FROTH or Future Archeologies of Love and Power (2010)

FROTH: Or Future Archeologies of Love and Power was a counter-performance, embedded within the musical and dramatic frame of the prologue of Jean-Philippe Rameau’s Baroque opera “Hippolyte et Aricie” (1733).  

This large scale collaboration was launched by  invitation from Gina Crusco and  New York City’s Underworld Productions Opera Ensemble and featured Sinfonia New York, a Baroque music orchestra playing live on period instruments.  Katharina Klement appeared live, via Skype from Vienna, Austria playing prepared clavichord. The preview  occurred  at Symphony Space, New York, NY.  

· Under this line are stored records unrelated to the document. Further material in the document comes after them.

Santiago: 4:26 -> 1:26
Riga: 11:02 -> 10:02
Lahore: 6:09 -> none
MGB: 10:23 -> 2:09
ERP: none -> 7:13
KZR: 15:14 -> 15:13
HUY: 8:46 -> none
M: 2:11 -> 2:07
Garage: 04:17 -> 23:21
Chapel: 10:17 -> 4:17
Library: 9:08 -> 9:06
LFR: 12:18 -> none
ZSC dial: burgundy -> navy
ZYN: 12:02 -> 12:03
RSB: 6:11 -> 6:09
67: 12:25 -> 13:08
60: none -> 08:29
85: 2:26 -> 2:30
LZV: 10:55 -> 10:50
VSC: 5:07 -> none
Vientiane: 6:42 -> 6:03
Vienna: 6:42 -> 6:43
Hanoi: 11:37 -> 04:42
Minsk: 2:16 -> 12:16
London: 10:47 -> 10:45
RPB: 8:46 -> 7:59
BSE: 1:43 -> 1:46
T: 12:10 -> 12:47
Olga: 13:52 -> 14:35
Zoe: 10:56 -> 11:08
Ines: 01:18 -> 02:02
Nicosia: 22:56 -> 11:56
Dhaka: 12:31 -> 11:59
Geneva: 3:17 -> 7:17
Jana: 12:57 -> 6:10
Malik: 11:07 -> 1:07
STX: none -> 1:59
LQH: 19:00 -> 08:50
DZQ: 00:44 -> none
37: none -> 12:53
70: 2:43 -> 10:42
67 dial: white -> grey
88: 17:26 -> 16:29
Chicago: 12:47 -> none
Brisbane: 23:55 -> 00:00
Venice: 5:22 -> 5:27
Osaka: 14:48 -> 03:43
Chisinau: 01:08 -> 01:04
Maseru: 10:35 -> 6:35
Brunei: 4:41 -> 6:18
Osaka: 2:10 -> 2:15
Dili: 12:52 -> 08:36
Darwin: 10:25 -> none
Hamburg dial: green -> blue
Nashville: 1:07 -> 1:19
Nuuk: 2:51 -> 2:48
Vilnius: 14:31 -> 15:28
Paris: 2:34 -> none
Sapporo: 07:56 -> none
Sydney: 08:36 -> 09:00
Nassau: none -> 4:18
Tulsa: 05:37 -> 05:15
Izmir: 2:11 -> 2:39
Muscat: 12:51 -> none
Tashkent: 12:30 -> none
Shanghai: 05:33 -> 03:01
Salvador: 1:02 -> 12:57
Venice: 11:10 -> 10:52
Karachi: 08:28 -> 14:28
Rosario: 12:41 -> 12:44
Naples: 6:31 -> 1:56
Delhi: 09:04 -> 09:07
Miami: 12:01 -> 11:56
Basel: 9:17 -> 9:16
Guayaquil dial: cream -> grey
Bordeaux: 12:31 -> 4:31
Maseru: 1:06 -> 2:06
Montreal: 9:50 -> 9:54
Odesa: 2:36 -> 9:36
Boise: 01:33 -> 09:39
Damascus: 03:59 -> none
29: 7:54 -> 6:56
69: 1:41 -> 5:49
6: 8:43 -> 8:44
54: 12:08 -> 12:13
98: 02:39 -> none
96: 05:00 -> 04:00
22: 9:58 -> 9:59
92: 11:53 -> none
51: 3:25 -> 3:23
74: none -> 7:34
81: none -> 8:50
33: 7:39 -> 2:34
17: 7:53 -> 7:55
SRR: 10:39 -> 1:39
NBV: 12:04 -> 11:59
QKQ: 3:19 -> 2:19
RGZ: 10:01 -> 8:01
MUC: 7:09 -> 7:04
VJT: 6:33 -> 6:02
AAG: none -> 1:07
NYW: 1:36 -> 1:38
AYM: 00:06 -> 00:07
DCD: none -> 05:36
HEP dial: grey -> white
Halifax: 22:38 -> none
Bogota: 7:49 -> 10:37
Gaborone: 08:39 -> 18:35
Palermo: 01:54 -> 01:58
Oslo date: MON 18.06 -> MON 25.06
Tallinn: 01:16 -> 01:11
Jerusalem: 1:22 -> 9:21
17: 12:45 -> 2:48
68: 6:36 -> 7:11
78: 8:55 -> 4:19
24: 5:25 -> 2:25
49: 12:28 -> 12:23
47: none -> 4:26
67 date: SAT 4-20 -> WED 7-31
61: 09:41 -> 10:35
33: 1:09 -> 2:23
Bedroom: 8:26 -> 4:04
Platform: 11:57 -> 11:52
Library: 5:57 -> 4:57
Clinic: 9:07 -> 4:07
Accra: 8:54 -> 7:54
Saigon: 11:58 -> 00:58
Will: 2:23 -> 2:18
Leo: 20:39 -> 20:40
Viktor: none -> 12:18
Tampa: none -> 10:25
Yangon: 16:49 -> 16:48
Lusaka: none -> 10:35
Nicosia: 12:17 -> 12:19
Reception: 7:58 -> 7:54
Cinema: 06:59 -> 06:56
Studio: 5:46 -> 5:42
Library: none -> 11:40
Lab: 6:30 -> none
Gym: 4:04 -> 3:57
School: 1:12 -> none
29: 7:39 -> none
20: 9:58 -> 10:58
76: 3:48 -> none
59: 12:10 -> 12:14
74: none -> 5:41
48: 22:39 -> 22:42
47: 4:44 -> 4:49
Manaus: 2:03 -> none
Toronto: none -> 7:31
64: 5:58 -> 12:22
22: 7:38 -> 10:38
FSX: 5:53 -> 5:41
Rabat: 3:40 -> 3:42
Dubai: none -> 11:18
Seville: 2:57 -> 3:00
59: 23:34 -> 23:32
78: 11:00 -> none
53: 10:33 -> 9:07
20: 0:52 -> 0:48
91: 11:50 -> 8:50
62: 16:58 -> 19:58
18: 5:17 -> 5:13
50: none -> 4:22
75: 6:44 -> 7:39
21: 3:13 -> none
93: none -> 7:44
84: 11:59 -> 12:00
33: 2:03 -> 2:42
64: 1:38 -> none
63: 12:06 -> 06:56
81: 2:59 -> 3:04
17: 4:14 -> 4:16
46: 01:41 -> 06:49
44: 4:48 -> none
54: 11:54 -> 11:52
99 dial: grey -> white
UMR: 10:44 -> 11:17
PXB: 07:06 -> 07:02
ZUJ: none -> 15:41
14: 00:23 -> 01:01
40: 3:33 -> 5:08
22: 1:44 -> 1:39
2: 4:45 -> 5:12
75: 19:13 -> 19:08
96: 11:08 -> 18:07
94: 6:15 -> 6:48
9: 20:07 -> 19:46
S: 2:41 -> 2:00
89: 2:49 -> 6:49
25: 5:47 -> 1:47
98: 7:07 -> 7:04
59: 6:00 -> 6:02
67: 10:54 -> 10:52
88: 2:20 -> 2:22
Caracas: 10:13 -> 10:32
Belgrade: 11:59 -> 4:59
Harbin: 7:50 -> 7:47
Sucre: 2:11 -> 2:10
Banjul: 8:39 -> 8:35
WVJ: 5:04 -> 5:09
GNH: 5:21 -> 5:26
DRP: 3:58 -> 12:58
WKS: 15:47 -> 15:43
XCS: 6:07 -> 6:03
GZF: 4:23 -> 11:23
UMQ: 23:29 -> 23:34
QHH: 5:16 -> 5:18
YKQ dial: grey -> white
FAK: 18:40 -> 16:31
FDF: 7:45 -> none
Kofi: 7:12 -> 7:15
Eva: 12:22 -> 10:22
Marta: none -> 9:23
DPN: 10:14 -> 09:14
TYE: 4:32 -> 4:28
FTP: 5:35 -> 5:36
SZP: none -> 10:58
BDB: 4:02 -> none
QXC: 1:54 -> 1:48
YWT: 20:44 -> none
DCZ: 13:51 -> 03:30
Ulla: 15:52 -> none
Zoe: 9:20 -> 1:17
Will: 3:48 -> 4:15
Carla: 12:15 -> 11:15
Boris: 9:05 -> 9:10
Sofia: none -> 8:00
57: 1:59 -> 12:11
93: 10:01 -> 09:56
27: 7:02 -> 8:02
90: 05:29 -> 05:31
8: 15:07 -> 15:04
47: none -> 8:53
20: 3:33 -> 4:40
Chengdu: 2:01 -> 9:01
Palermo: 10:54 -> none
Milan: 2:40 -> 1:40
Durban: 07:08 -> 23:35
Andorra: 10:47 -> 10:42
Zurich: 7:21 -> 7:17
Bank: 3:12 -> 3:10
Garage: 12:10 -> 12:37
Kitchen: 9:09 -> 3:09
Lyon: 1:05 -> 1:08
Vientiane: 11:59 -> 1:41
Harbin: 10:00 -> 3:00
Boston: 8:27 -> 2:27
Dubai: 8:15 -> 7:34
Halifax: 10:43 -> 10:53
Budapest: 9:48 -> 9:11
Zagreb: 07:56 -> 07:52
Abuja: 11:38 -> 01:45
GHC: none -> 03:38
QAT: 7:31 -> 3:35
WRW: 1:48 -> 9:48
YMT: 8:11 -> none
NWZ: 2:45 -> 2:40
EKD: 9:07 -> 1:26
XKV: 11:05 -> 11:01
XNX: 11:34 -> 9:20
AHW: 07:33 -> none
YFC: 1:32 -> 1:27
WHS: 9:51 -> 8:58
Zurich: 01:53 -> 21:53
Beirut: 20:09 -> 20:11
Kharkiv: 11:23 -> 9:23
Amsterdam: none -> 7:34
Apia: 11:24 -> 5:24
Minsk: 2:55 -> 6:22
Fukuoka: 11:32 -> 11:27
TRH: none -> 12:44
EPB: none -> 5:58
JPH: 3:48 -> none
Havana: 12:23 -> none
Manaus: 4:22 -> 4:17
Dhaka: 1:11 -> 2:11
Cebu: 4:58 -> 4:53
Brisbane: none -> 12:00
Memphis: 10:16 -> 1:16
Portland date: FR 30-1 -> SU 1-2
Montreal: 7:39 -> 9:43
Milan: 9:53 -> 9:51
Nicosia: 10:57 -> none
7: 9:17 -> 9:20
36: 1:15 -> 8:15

The narrative infrastructure for the opera drew from Racine’s Phedre, based on Euripides’ “Hippolytus”.  A ‘supervideo’ (referencing supertitle translations, yet prominently projected center stage) was developed with media artist Robin Starbuck through an artist residency at Sarah Lawrence College.  By situating the video center stage, image and text layers gave audiences participatory status in co-creating the experience of connecting pasts with presents and futures.  Book performed live and created real-time composition with presets she developed with patches from Klement’s prepared clavichord in a processing program, as well as looping and voice processing.